Wednesday, March 17, 2010

Skate

There is no definitive origin or inventor of the skateboard. One proposed origin is that skateboards arose in the 1930s and 1940s, when children would participate in soapbox races, using soap-boxes attached to wooden planks on rollerskate wheels. When the soap-box became detached from the plank, children would ride these primitive "skateboards". However, there are arguments that this origin is not accurate, and that it has simply been taken from the film Back to the Future. Another suggests that the skateboard was created directly from the adaptation of a single roller skate taken apart and nailed to a 2x4, without the soapbox at all. Surfers would skate when the waves were flat and began skating to recreate surfing on land, some surfers began to do tricks on the land such as Bert slides and Power slides. Another theory about the origin of skateboards claims that third and fourth grade children in the Los Angeles South Bay Area developed skateboards in the spring of 1952 or 1953, after having received roller skates as the "Christmas gift of choice." The young children who developed skate boards in 1952 and/or 1953 did not do this quite so much as an outright immitation of surfing, but rather, simply because the skates they had received for Christmas eventually fell apart under hard use, and they found that they could continue and enhance the skating experience by nailing skate halves to 3-to-4 foot long boards, and then by learning to balance themselves on the boards while rolling down hills.

In 1972, the first Urethane wheels came into production which made these tricks possible. Some of the most well known early skaters, the "Z-boys" named after the Zepher surf shop, used a more fluid motion than most skaters at the time and styled themselves after a famous surfer.[citation needed] The skaters brought back the trend from its slump in 1975 during the Del Mar competition where they wowed audiences with their close to ground maneuvers and fluid movements. The main types of skating during this time were slalom, long jump, free style, and downhill racing.[citation needed] Later during the drought of California the Z-boys and other skaters started to skate empty pools thus creating vert skating. One of the group's members, Laurie Picken, would perform the world's first Aerial in a swimming pool.

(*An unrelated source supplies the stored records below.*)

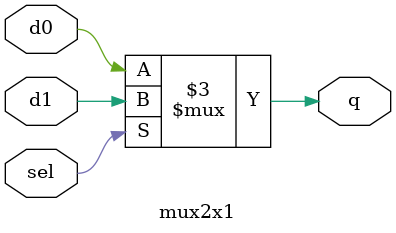
<source format=v>
/*
This code implements a 2-to-1 multiplexer
that selects between the two inputs `d0`and
`d1` based on the value of the select signal
`sel`. When `sel` is high, the output `q`
takes on the value of `d1`, otherwise it takes
on the value of `d0`.
*/

module mux2x1 (input d0, input d1, input sel, output reg q);

always @* begin
    if (sel) begin
        q <= d1;
    end else begin
        q <= d0;
    end
end

endmodule
</source>
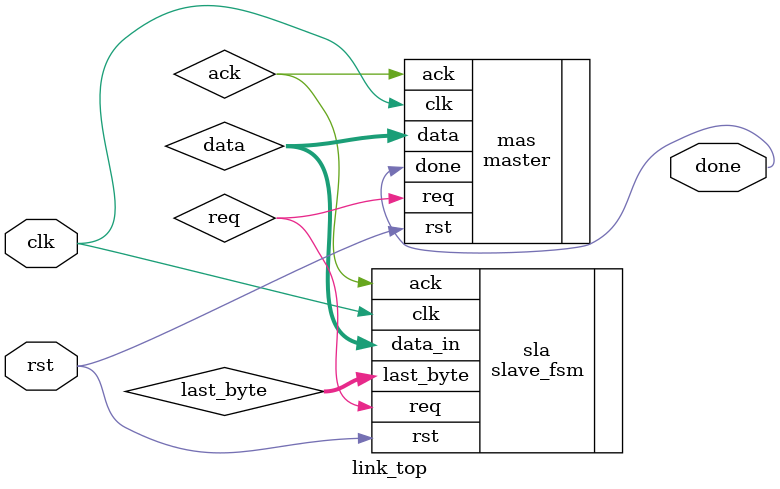
<source format=v>
`timescale 1ns / 1ps

module link_top(input clk,rst,output done);
wire req, ack;
wire [7:0] data,last_byte;
master mas(.clk(clk),.rst(rst),.ack(ack),.req(req),.data(data),.done(done));
slave_fsm sla(.clk(clk),.rst(rst),.req(req), .data_in(data),.ack(ack),.last_byte(last_byte));
endmodule
</source>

Retail skateboards were first marketed in 1958 by Bill and Mark Richard of Dana Point, California. They attached roller skate wheels from the Chicago Roller Skate Company to a plank of wood and sold them in their Val Surf Shops.As skateboarding became more popular, Larry Stevenson created the "kick tail" on a skateboard which led to the design of the trick board.[citation needed] The sport of skating was considered to be an outcast sport because of its strong ties to the punk and rebel movement during the 90s.[citation needed] It wasn't until the 2000s X Games that skateboarding made a new name for itself as an official sport.